New York Times
February 22, 2005
BAGHDAD, Iraq, Feb. 22 - The interim vice president of Iraq, Ibrahim al-Jaafari, was chosen as his Shiite bloc's candidate for prime minister today after Ahmad Chalabi dropped out of the running, senior officials of Mr. al-Jaafari's party said.
Mr. al-Jaafari's selection means that it is possible he will lead Iraq's first democratically elected government in 50 years. But he first has to be approved by a coalition that will probably include the Kurds, and he must then be approved by a two-thirds majority of the newly elected National Assembly.
Mr. al-Jaafari's only other likely opponent for the post is expected to be the interim prime minister, Ayad Allawi, who was nominated for the job by his group, the Iraqi List, which received only 14 percent of the vote, or 40 seats, in the election.
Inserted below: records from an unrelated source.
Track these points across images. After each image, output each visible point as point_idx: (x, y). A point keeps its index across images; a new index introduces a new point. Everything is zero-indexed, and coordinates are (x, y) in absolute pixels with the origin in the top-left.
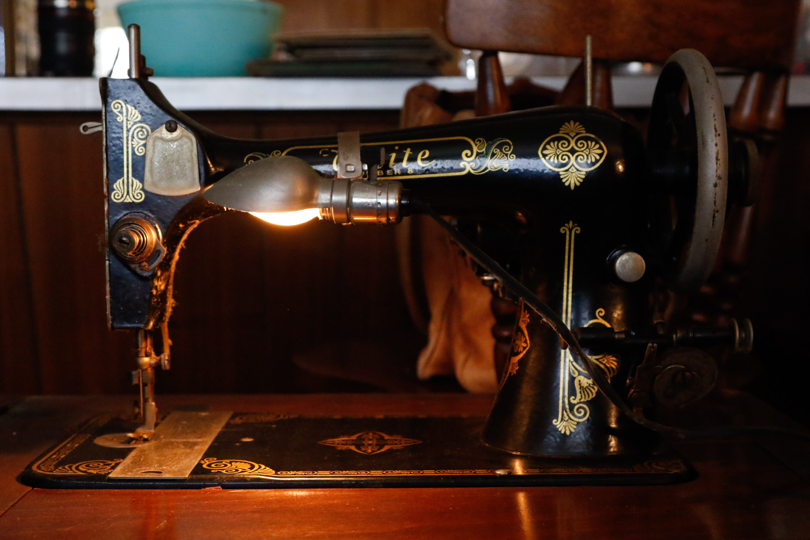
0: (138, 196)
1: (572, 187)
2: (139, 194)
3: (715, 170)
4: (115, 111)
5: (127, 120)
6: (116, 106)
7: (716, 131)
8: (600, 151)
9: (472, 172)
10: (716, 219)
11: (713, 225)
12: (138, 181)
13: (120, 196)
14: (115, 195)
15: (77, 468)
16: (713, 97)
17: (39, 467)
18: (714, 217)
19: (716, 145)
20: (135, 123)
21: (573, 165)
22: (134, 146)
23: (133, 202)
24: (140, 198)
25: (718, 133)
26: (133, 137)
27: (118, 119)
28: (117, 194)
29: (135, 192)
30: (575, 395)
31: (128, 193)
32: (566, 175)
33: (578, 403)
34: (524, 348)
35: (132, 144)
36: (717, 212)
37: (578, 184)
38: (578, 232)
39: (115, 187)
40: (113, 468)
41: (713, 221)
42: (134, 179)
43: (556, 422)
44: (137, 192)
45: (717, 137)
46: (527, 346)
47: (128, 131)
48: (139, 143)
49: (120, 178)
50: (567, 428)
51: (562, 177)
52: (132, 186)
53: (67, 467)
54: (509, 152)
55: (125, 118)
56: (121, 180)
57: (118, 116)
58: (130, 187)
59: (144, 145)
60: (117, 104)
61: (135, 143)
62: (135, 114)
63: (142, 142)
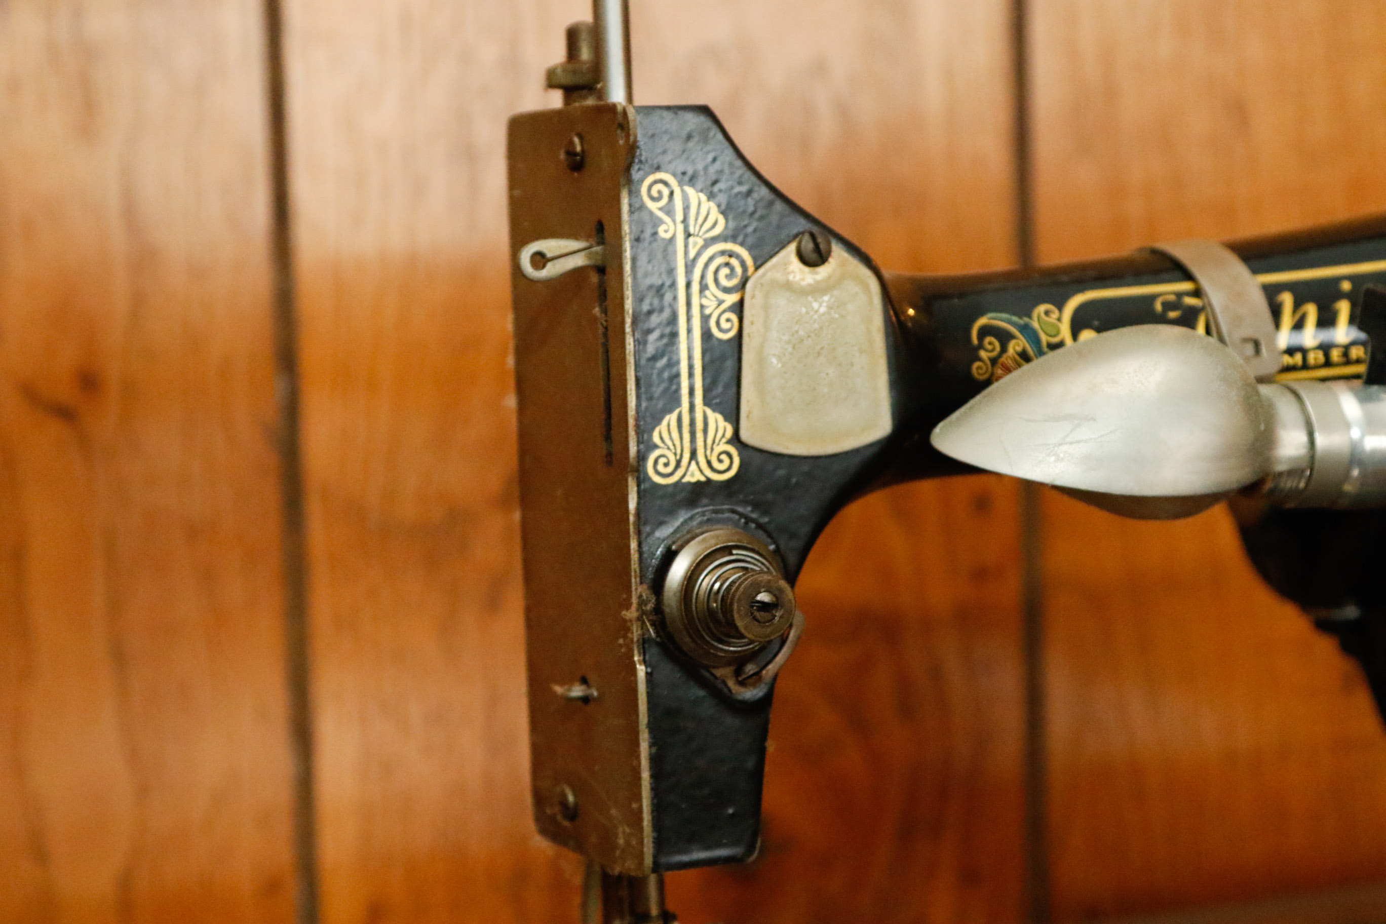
0: (720, 461)
2: (723, 457)
4: (652, 206)
5: (688, 235)
6: (654, 193)
12: (720, 418)
13: (672, 463)
14: (656, 462)
20: (710, 242)
22: (707, 312)
23: (709, 481)
24: (727, 467)
26: (703, 288)
27: (661, 230)
28: (662, 461)
29: (712, 449)
31: (693, 455)
35: (702, 307)
39: (656, 439)
42: (709, 412)
44: (718, 449)
47: (690, 266)
48: (721, 302)
49: (671, 411)
52: (705, 431)
55: (680, 228)
56: (673, 417)
57: (662, 222)
58: (699, 435)
59: (735, 308)
60: (659, 187)
61: (710, 304)
62: (708, 216)
63: (730, 299)
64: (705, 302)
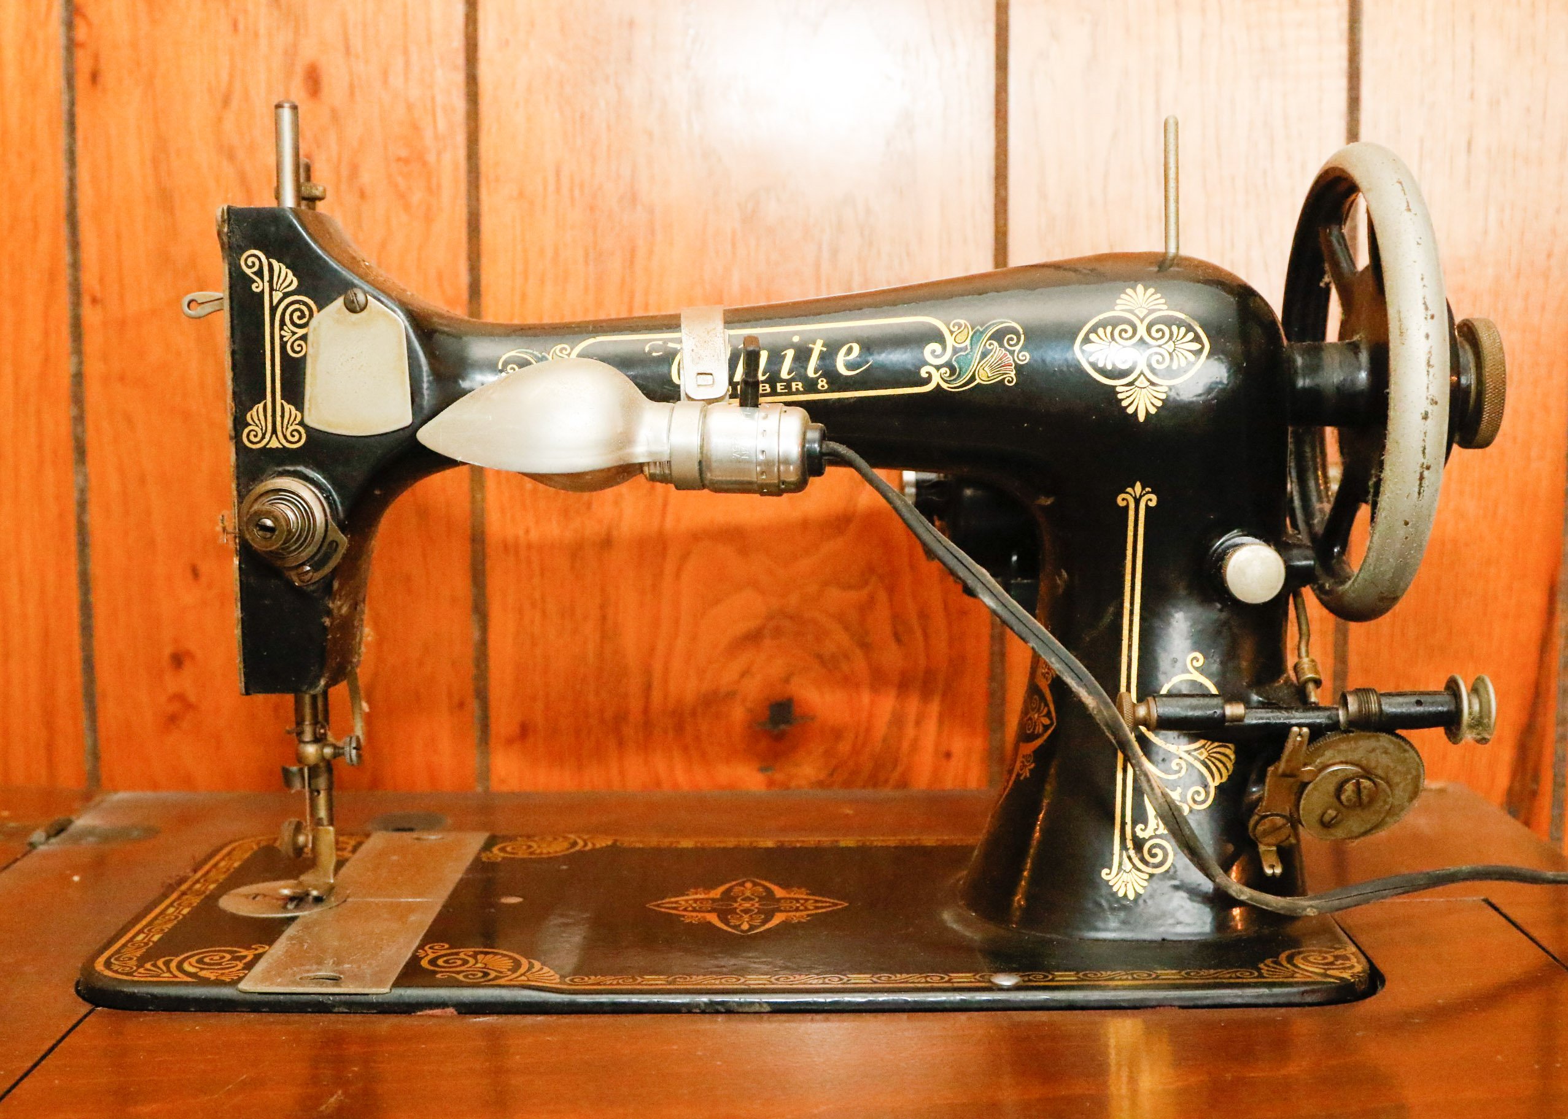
0: (293, 436)
1: (1141, 417)
2: (295, 433)
3: (1426, 386)
4: (249, 272)
5: (272, 289)
6: (250, 264)
7: (1427, 309)
8: (1196, 346)
9: (945, 386)
10: (1425, 483)
11: (1419, 493)
12: (293, 408)
13: (260, 435)
14: (248, 434)
15: (180, 967)
16: (1420, 241)
17: (108, 964)
18: (1421, 478)
19: (1427, 336)
20: (286, 295)
21: (1142, 373)
22: (285, 339)
23: (285, 448)
24: (297, 442)
25: (1430, 313)
26: (283, 323)
27: (254, 286)
28: (253, 433)
29: (287, 428)
30: (1145, 823)
31: (274, 431)
32: (1128, 394)
33: (1151, 838)
34: (1046, 727)
35: (282, 337)
36: (1428, 468)
37: (1153, 411)
38: (1153, 504)
39: (249, 419)
40: (249, 966)
41: (1420, 485)
42: (285, 404)
43: (1107, 874)
44: (291, 428)
45: (1430, 320)
46: (1052, 724)
47: (273, 310)
48: (294, 333)
49: (258, 402)
50: (1129, 886)
51: (1120, 396)
52: (283, 417)
53: (160, 963)
54: (1017, 348)
55: (267, 285)
56: (261, 405)
57: (254, 281)
58: (279, 419)
59: (304, 338)
60: (253, 259)
61: (287, 334)
62: (286, 278)
63: (301, 332)
64: (283, 333)
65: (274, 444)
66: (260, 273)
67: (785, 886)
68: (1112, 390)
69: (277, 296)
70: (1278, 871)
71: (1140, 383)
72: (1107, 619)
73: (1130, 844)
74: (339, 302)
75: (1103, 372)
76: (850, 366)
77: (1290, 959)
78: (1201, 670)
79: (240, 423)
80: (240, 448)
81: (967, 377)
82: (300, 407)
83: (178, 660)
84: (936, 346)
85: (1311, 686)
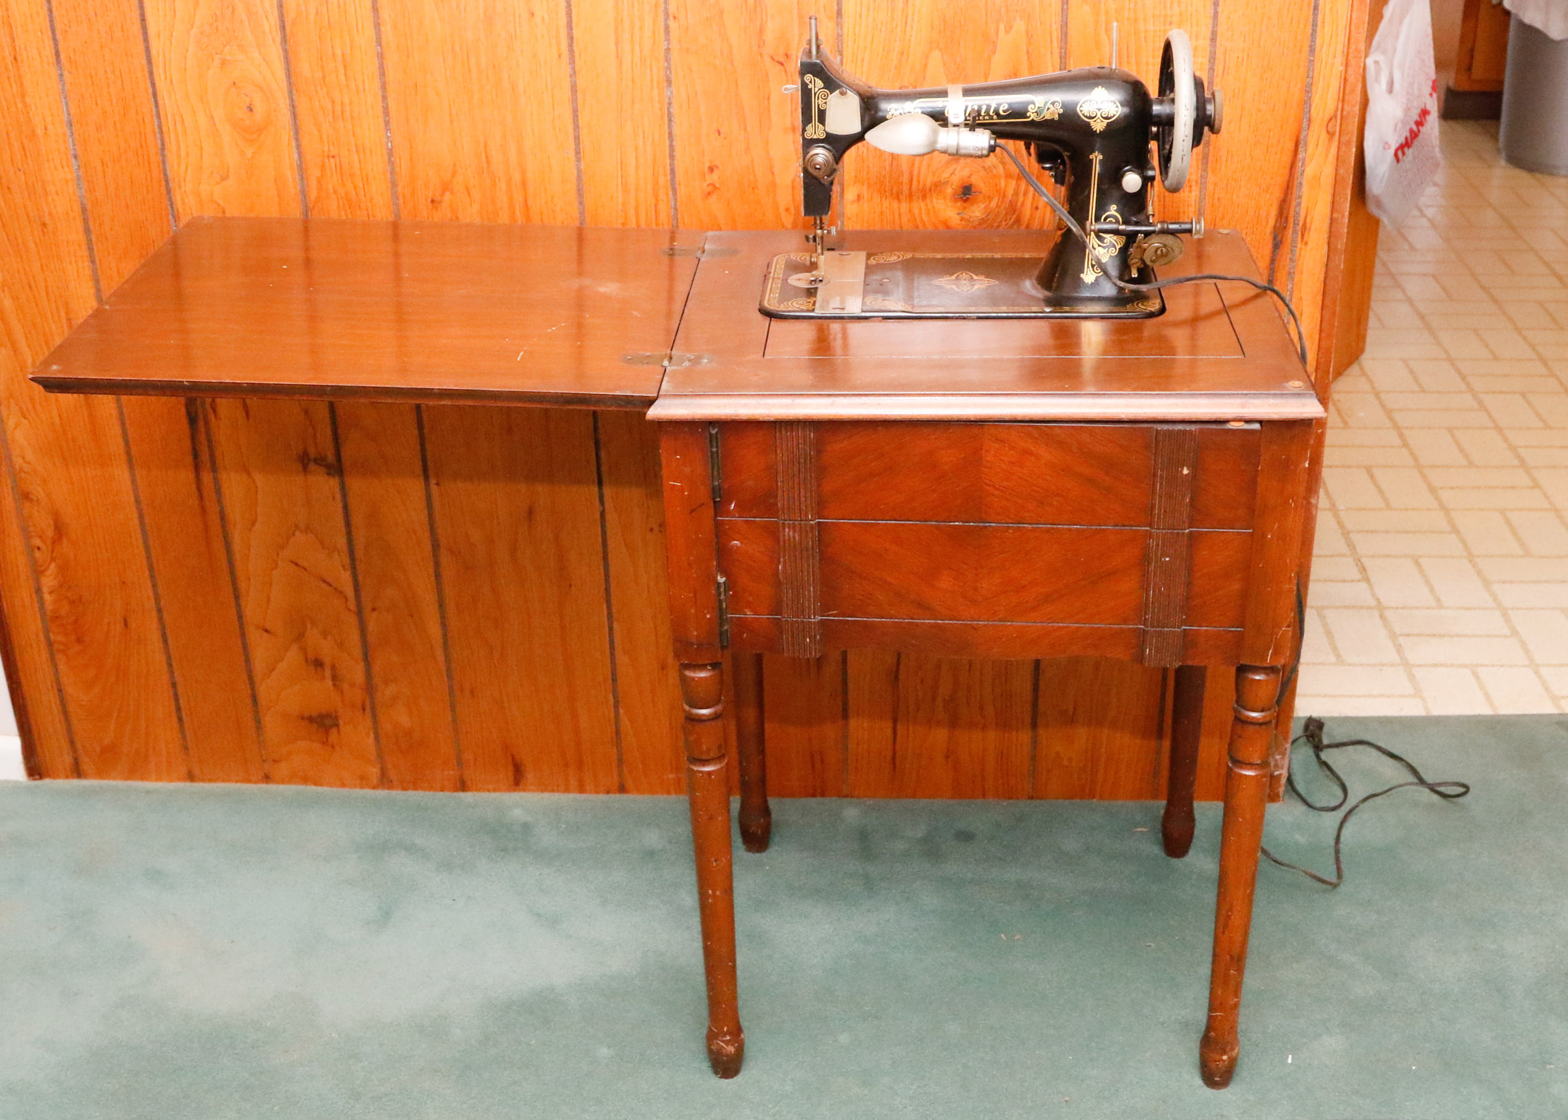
1: (1098, 132)
2: (822, 134)
4: (807, 82)
5: (815, 87)
6: (808, 79)
8: (1116, 110)
9: (1035, 119)
13: (810, 134)
15: (792, 305)
20: (819, 89)
21: (1099, 116)
23: (819, 138)
24: (823, 136)
26: (818, 98)
28: (808, 134)
29: (820, 132)
31: (815, 133)
32: (1094, 123)
36: (1184, 156)
37: (1100, 128)
38: (1101, 158)
39: (807, 129)
40: (814, 305)
42: (819, 124)
43: (1082, 275)
47: (815, 94)
50: (1089, 280)
51: (1091, 125)
52: (818, 128)
54: (1059, 108)
55: (813, 86)
56: (811, 125)
57: (809, 85)
59: (825, 103)
60: (808, 77)
61: (820, 103)
62: (819, 83)
63: (824, 101)
64: (818, 102)
65: (815, 137)
66: (811, 82)
67: (977, 275)
68: (1089, 123)
69: (817, 89)
70: (1136, 276)
71: (1098, 121)
72: (1086, 193)
73: (1090, 266)
74: (838, 91)
75: (1086, 117)
76: (1004, 111)
77: (1137, 305)
78: (1116, 211)
79: (804, 130)
80: (804, 139)
81: (1042, 116)
82: (824, 125)
83: (711, 169)
84: (1032, 106)
85: (1151, 217)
Pressure from within the ranks of the United Iraqi Alliance, which won the most votes in the Jan. 30 election, forced the withdrawal of Mr. Chalabi, a onetime Pentagon favorite, according to Hussein al-Moussawi from the Shiite Political Council, an umbrella group for 38 Shiite parties.
"They wanted him to withdraw," Mr. al-Moussawi said. "They didn't want to push the vote to a secret ballot,."
The 140 members of the council were to put the decision between Mr. Chalabi and Mr. al-Jaafari to a secret ballot by the end of today.
The decision came after three days of round-the-clock negotiations by senior members of the clergy-backed alliance, which emerged from the election with a 140-seat majority in the 275-member National Assembly, or Parliament.
The office of Abdel Aziz al-Hakim, leader of the Supreme Council for the Islamic Revolution in Iraq, or SCIRI, confirmed that Mr. Chalabi had withdrawn his bid to be prime minister.
"Chalabi announced his withdrawal and everyone agreed on al-Jaafari," said Haytham al Husaini, a top aide to Mr. al-Hakim. "Then Chalabi declared his support to al-Jaafari." SCIRI, the main group making up the alliance, tried for days to persuade Mr. Chalabi to quit the race, some of its senior officials said.
The United Iraqi Alliance took 48 percent of the vote last month but needs to form a coalition with smaller parties to form the new government. A two-thirds majority of the National Assembly is required for the most important decisions, including selection of a prime minister.
The assembly will also draft a constitution.
Kurdish parties, which won 26 percent of the votes, have indicated in the past that they would support the Shiite candidate for prime minister in return for support for their candidate for the largely ceremonial presidency.
A date for Parliament's opening has not been set.
The conservative Mr. al-Jaafari, a 58-year-old family doctor, is the main spokesman for the Islamic Dawa Party, which waged a bloody campaign against Saddam Hussein's regime in the late 1970's. The campaign was crushed in 1982 and Dawa based itself in Iran.
In an interview last week, Mr. al-Jaafari said the most pressing issues for the nation were improving security and improving the standards of its social services. He also said calling for the immediate withdrawal of coalition troops would be a "mistake" given the lack of security in Iraq.
The secular Mr. Chalabi is a former exile leader who heavily promoted the idea that Saddam Hussein had weapons of mass destruction. He later fell out with some key members of the Bush administration over allegations that he passed secrets to Iran.